In my introductory post to this blog I suggested that I may from time to time post whimsical explorations of how we might create better functional neuroimaging technology. So today I am posting a paper which I have written on the potential of using acoustic waves in combination with magnetic field measurement to image current density. Think of it as acoustically encoded magnetoencephalography (MEG). I don’t know if whimsical is good description of the project but it is definitely an exploration of how we might create better functional neuroimaging technology. And if whimsical is an appropriate description then I contend that whimsy, especially principled and rigorous whimsy, is something that the field of neuroimaging needs.

My hope is that I will get some feedback on this paper prior to publishing it in ArXiv or elsewhere. Any comments and suggestions are welcome. I hope you find this paper stimulating and a source of new ideas.

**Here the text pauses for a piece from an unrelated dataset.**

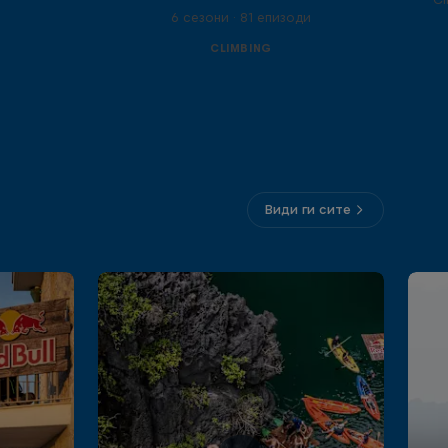
и
6 сезони · 81 епизоди
CLIMBING
Види ги сите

The basic idea contained in the paper is that measurements of the magnetic field exterior to a region containing a compactly supported current density source (Generated by neuronal processes in the case of the brain.) give us very little information about the current density (I estimate how much in the paper.). So we need an additional means of spatially encoding current density to supplement the spatially encoding information contained in the external magnetic field data. This additional encoding is provided by a propagating acoustic wave which perturbs the current density.

The proposed system is highly idealized but I had to start somewhere tractable. If experiments or detailed simulations based on the highly idealized model could be carried out successfully then moving away from the idealized model to one which more resembles the brain could be the focus of further investigations.